Superman later encounters an old, bald, toothless African-American man who lost his union job when the factories shut down. Argh. Then he kinda has a heart-attack and brilliant Superman avoids the hospital and flies the man to the alien immigrants from earlier in the story. See? Superman has figured out how to extort technology out of them. They have advanced technology there that can heal the old man. Of course, there's no reason for him to have assumed that their technology would work like that on a human, but let's not dwell on that. And let's not dwell on the implications of Superman arbitrarily deciding to save the life of one old man through extraordinary means while ignoring the many others. I guess that's one of the moral conundrums of "playing" God versus "being" God. But I mentioned that Superman extorted the technology out of the aliens. Basically, what Superman does here is demand that they use their technology to heal the old man and then require the aliens to use the billions of dollars worth of gold that they brought with them to Earth to reopen the factories and develop their advanced technology for use by us humans. So, everything is so syrupy sweetly wrapped in a bow. The aliens are after-the-fact "paying" for the right to immigrate here. The old man is healthy again and working at the new factory...as are his former co-workers. New technology is being developed and built to help further our society. And Superman can stand back and smile at another story of the great white savior who knows what is best for the lesser folk and he can start walking off into the sunset....while a menacing Batman looks on. Aren't we all happy now?

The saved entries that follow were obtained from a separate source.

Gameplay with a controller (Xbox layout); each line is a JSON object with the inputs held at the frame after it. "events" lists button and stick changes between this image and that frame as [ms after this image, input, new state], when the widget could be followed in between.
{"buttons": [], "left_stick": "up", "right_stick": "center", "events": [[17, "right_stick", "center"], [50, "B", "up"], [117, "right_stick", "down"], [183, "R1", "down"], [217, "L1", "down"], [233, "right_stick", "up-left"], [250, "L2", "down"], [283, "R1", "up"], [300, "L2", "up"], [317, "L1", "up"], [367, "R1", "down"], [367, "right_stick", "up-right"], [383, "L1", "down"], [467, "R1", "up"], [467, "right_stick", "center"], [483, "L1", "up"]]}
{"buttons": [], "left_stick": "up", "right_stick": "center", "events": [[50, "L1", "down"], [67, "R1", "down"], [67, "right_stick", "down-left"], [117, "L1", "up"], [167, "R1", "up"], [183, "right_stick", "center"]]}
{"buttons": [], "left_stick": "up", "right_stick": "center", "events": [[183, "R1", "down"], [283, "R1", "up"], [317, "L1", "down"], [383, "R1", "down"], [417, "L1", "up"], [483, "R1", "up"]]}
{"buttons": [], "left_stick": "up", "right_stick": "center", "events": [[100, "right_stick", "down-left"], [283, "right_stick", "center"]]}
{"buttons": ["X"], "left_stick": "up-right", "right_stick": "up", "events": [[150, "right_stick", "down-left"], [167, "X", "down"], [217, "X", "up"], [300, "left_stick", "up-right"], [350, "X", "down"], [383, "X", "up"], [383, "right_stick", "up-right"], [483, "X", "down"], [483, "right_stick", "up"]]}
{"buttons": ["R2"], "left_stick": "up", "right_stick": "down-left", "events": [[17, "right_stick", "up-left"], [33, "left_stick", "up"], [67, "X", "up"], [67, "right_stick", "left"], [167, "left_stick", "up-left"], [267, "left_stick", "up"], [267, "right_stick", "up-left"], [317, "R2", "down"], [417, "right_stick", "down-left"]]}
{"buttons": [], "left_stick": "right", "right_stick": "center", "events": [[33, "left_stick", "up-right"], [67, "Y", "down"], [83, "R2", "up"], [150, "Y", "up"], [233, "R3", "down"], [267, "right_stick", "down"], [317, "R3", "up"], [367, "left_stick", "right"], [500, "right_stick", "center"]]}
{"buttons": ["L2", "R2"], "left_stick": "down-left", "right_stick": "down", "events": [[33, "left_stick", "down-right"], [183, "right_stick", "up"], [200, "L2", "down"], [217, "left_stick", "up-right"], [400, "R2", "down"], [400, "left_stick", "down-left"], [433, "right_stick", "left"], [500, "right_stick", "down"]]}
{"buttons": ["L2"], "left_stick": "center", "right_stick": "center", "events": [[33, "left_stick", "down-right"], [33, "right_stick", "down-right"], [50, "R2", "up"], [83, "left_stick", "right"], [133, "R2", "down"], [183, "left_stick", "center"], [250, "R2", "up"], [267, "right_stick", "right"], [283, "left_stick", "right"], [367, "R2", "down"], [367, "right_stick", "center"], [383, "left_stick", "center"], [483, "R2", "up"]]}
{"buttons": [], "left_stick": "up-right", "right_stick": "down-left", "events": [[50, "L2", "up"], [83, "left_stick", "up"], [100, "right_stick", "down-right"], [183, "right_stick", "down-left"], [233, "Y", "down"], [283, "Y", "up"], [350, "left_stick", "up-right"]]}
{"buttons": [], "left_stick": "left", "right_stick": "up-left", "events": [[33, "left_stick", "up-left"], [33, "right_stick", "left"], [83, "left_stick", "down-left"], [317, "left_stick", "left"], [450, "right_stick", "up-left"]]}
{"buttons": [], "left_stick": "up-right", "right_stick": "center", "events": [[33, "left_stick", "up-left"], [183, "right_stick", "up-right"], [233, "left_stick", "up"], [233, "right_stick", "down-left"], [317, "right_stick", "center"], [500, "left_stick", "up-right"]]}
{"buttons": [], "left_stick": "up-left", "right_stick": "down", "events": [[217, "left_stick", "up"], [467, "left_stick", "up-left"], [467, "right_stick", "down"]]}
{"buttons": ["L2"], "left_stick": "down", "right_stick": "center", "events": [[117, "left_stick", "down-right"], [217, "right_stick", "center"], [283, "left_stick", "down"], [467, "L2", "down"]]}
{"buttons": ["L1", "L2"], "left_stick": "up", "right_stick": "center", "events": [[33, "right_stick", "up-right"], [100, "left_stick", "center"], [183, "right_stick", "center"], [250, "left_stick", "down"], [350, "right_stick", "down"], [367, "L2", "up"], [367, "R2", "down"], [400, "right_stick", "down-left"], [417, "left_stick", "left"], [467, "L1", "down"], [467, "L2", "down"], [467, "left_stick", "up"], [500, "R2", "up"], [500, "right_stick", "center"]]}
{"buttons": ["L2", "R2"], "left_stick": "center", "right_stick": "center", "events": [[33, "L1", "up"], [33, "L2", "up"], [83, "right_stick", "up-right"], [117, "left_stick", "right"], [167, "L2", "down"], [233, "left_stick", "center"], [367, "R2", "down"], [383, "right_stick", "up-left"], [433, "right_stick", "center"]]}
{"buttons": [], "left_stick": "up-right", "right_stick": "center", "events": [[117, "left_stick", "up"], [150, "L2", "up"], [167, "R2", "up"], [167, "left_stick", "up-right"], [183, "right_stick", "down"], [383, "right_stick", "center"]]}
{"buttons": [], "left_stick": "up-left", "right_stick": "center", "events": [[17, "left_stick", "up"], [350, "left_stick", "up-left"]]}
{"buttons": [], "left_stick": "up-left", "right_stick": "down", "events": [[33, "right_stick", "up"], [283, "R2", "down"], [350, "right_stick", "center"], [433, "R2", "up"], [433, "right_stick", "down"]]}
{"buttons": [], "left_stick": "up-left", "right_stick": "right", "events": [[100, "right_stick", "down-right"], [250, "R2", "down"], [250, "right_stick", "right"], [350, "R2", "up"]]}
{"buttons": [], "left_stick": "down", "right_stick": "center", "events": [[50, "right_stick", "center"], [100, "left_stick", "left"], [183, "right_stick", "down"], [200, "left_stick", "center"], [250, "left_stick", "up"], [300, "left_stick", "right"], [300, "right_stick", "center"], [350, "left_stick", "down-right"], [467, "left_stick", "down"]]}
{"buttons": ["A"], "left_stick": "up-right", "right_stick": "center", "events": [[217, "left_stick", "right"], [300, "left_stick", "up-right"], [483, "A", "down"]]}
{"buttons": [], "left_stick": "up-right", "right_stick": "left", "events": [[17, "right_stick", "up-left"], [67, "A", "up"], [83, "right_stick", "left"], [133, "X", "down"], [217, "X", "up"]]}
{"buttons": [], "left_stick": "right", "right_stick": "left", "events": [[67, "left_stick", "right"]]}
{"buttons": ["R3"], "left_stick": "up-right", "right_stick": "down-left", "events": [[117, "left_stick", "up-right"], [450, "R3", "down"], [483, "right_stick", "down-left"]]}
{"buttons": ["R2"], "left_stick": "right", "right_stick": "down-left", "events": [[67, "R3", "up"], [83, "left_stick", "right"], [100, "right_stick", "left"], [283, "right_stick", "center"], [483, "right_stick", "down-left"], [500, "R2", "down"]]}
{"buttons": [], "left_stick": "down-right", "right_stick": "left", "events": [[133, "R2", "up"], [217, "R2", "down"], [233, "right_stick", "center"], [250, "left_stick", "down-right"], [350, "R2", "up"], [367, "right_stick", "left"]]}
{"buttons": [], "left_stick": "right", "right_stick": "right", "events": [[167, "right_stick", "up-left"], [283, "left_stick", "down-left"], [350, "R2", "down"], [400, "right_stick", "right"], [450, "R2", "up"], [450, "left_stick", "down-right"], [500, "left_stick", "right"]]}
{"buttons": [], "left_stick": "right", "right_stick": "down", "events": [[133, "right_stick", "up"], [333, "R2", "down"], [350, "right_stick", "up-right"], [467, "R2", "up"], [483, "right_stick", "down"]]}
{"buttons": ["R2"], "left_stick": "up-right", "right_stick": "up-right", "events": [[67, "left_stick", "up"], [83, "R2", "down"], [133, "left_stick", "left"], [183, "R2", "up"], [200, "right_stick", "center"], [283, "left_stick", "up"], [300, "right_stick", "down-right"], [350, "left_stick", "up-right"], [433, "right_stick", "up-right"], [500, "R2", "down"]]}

Oh...did I forget to mention what happened at the beginning of the issue that made me want to throw the comic away? Yeah, I did. That's the sequence whereby urban black youth (looking to be age-ranged from about 17 to 22) are shown playing basketball. Because, y'know, black kids like to play basketball. And there's one nerdy kid there with his nerd haircut, glasses, and a baggy basketball jersey hanging on his skinny body. Because, y'know, nerds are skinny and wear glasses. The other players, all teh kewl type buff, bald, tatted, etc., mock the nerd and won't let him play because obviously...well...obviously he sucks. Superman steps up in his increasingly un-heroic way and offers to play ball against all of them...including the nerd (who looks suspiciously just like Steve Urkel...because...y'know....all nerdy black kids look like Urkel). The ball players, though, surely aren't stupid. Right? That would be racist to portray them as STUPID street-talkin' basketball players in urban Detroit. So, they make sure and get a promise from Superman that he “ain't gonna fly”. Ah! Now they done gone and beat Superman in the game of street-smarts. Now it's all fair! Five or six street basketball players against Superman and his...super-strength, super-speed, invulnerability, heat vision, etc. Shoot yeah. That's fair. They look so smug because they know that since Superman “ain't gonna fly” then he'll be “E Z pickins”! So....Superman proceeds to use his powers (except for flyin') against these guys and easily defeats them and then, in that demeaning way that a parent might act with a child, he lets Urkel knock the ball out of his hand. And these adult men are so stupid that not a one of them challenges that. They just start treating Urkel like a basketball star because he knocked the ball out of Superman's hand. And Superman looks on in smug self-satisfaction.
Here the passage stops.